_Consegna:_ Prosegua il testo su Manuel Valls e Renzi, riprendendo subito dopo l'ultima frase riportata.

_Testo:_
↓

Curioso di storie. Mi piace ascoltarle e commentarle, con chiunque lo vorrà fare con me.
sabato 24 agosto 2013
VALLS, IL MINISTRO FRANCESE CHE RICORDA RENZI. QUELLO DELLA LEOPOLDA (L'ATTUALE MENO).
Il primo a provarci fu Blair, poi da noi è venuto Renzi, che però finora governa solo Firenze (e qualcuno dice mica tanto bene...) e adesso in Francia c'è questo Manuel Valls, ministro degli interni.

↑

_Materiale fornito:_
↓

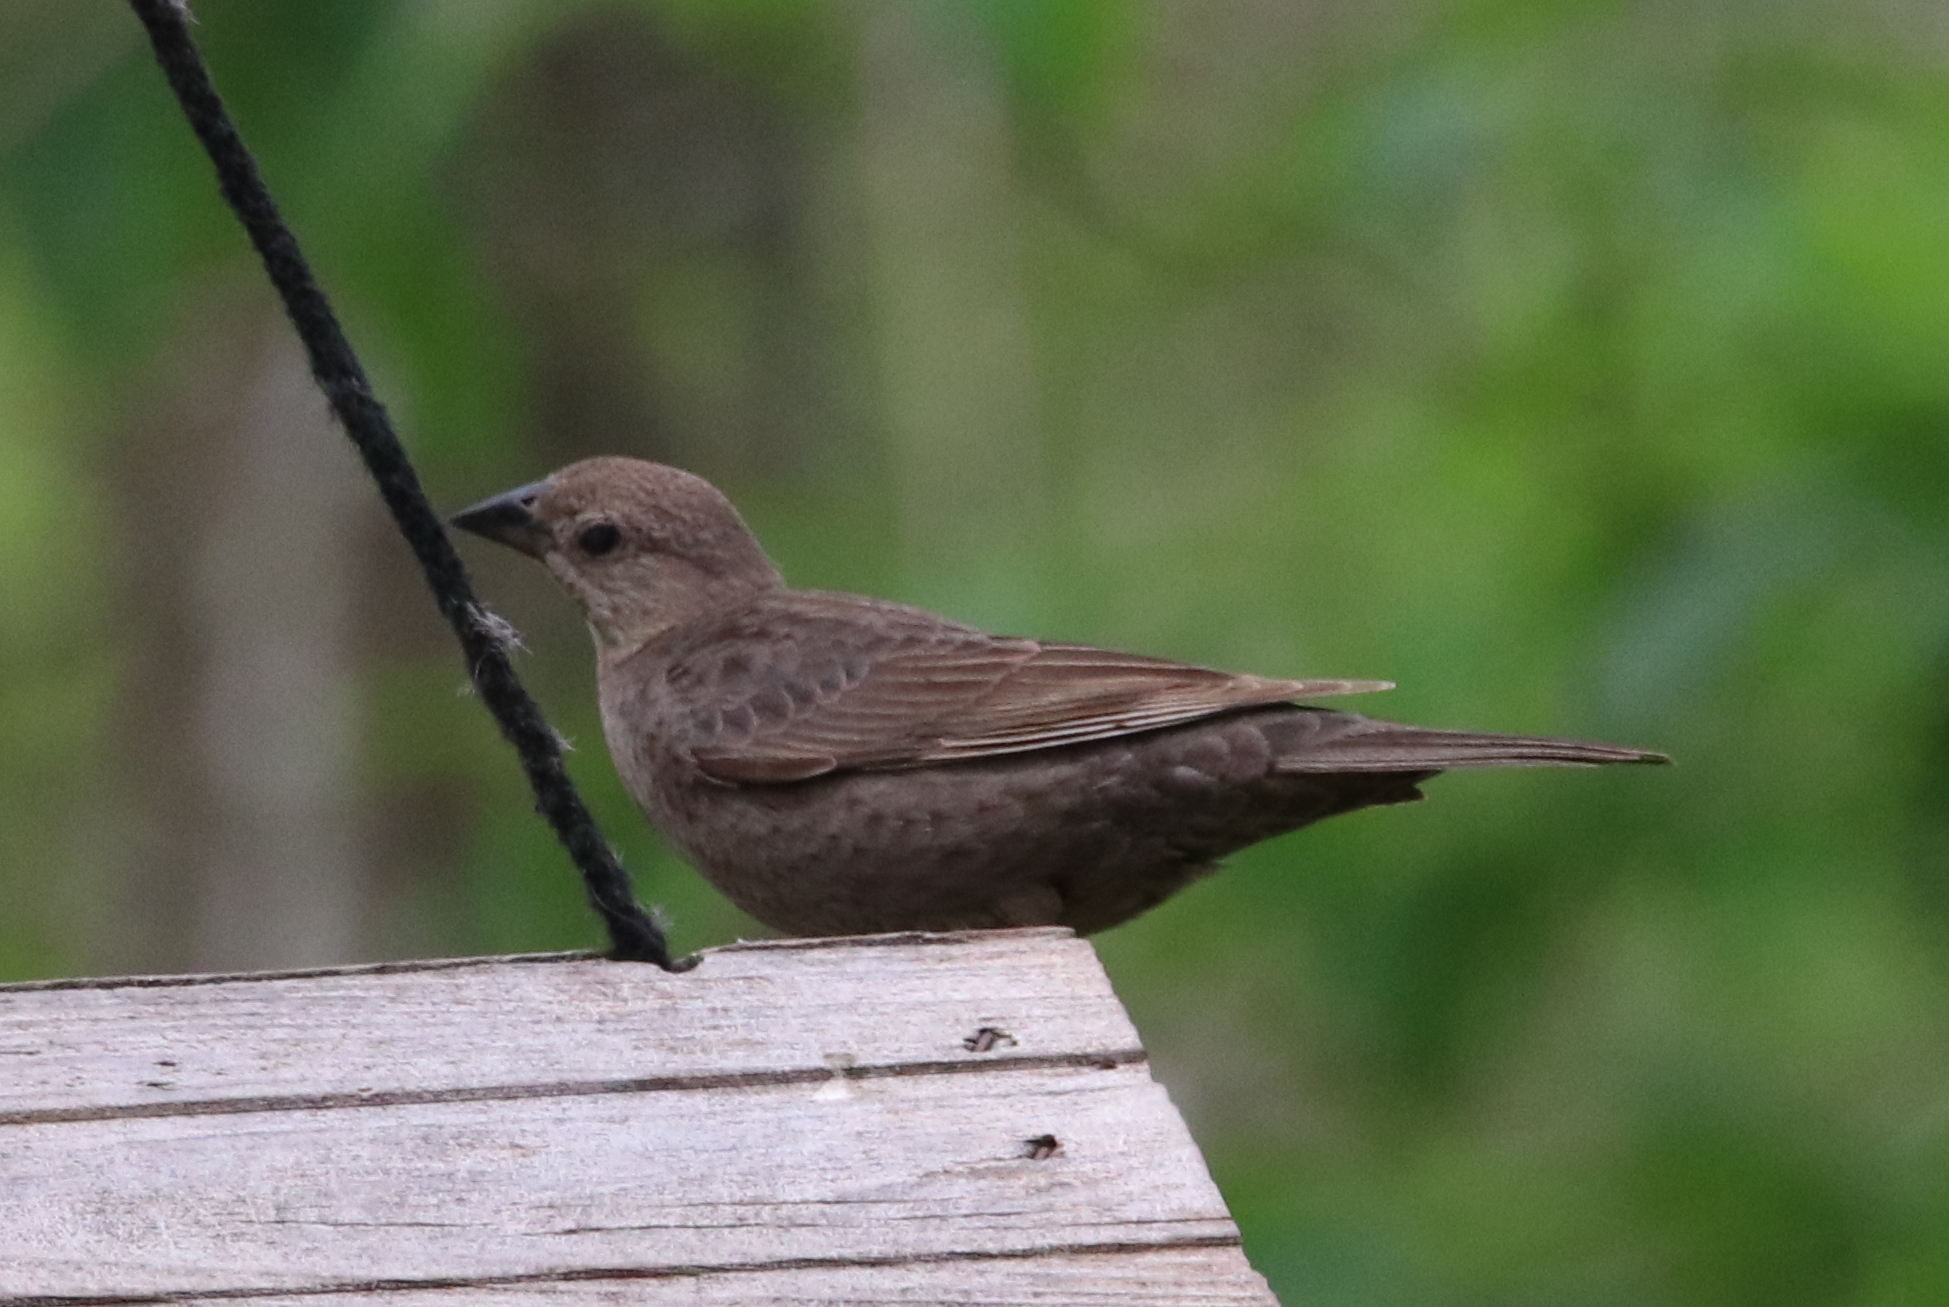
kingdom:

↑
↓

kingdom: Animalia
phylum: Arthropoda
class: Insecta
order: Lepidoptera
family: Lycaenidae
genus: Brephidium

↑

_Risposta:_
Sono quegli uomini che pensano possa essere di sinistra rinunciare all'assitenzialismo favorendo il superamento della povertà attraverso la crescita e le pari opportunità. Che è meglio questo tipo di "uguaglianza" (cercare di partire tutti dalla stessa linea, o almeno provare a favorirlo), che punta verso l'alto, che piuttosto sempre e solo la redistribuzione, che è un'uguaglianza verso il "basso". Tutti uguali e tutti poveri, come nell'URSS e nell'Europa dell'Est. Che voler bene ai poveri non può essere in odio ai ricchi, senza contare che la tassazione, per gli effetti redistributivi, colpisce molto più il ceto medio, assai più numeroso e quindi alla fine più "redditizio" dei paperoni, che in ogni caso tanti non sono.
Cose così, che Massimo Nava racconta nel suo bell'articolo sul Corriere della Sera che di seguito propongo.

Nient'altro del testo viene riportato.